RE: [Qemu-devel] [RFC qemu 0/4] A PV solution for live migration optimization

From: Li, Liang Z
Date: Fri Mar 04 2016 - 09:27:03 EST


> Subject: Re: [Qemu-devel] [RFC qemu 0/4] A PV solution for live migration
> optimization
>
> On Fri, Mar 04, 2016 at 09:08:44AM +0000, Li, Liang Z wrote:
> > > On Fri, Mar 04, 2016 at 01:52:53AM +0000, Li, Liang Z wrote:
> > > > > I wonder if it would be possible to avoid the kernel changes
> > > > > by parsing /proc/self/pagemap - if that can be used to detect
> > > > > unmapped/zero mapped pages in the guest ram, would it achieve
> > > > > the
> > > same result?
> > > >
> > > > Only detect the unmapped/zero mapped pages is not enough.
> Consider
> > > the
> > > > situation like case 2, it can't achieve the same result.
> > >
> > > Your case 2 doesn't exist in the real world. If people could stop
> > > their main memory consumer in the guest prior to migration they
> > > wouldn't need live migration at all.
> >
> > The case 2 is just a simplified scenario, not a real case.
> > As long as the guest's memory usage does not keep increasing, or not
> > always run out, it can be covered by the case 2.
>
> The memory usage will keep increasing due to ever growing caches, etc, so
> you'll be left with very little free memory fairly soon.
>

I don't think so.

> > > I tend to think you can safely assume there's no free memory in the
> > > guest, so there's little point optimizing for it.
> >
> > If this is true, we should not inflate the balloon either.
>
> We certainly should if there's "available" memory, i.e. not free but cheap to
> reclaim.
>

What's your mean by "available" memory? if they are not free, I don't think it's cheap.

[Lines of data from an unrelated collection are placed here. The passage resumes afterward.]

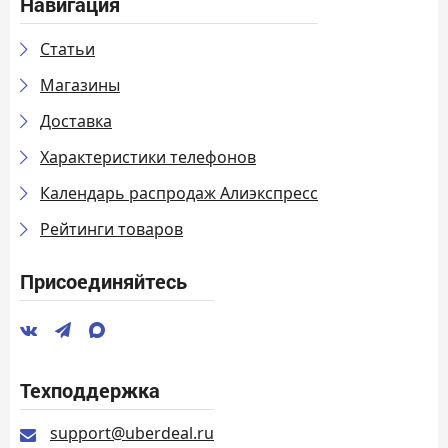
Навигация
Статьи
Магазины
Доставка
Характеристики телефонов
Календарь распродаж Алиэкспресс
Рейтинги товаров
Присоединяйтесь
Техподдержка
support@uberdeal.ru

> > > OTOH it makes perfect sense optimizing for the unmapped memory
> > > that's made up, in particular, by the ballon, and consider inflating
> > > the balloon right before migration unless you already maintain it at
> > > the optimal size for other reasons (like e.g. a global resource manager
> optimizing the VM density).
> > >
> >
> > Yes, I believe the current balloon works and it's simple. Do you take the
> performance impact for consideration?
> > For and 8G guest, it takes about 5s to inflating the balloon. But it
> > only takes 20ms to traverse the free_list and construct the free pages
> bitmap.
>
> I don't have any feeling of how important the difference is. And if the
> limiting factor for balloon inflation speed is the granularity of communication
> it may be worth optimizing that, because quick balloon reaction may be
> important in certain resource management scenarios.
>
> > By inflating the balloon, all the guest's pages are still be processed (zero
> page checking).
>
> Not sure what you mean. If you describe the current state of affairs that's
> exactly the suggested optimization point: skip unmapped pages.
>

You'd better check the live migration code.

> > The only advantage of ' inflating the balloon before live migration' is simple,
> nothing more.
>
> That's a big advantage. Another one is that it does something useful in real-
> world scenarios.
>

I don't think the heave performance impaction is something useful in real world scenarios.

Liang
> Roman.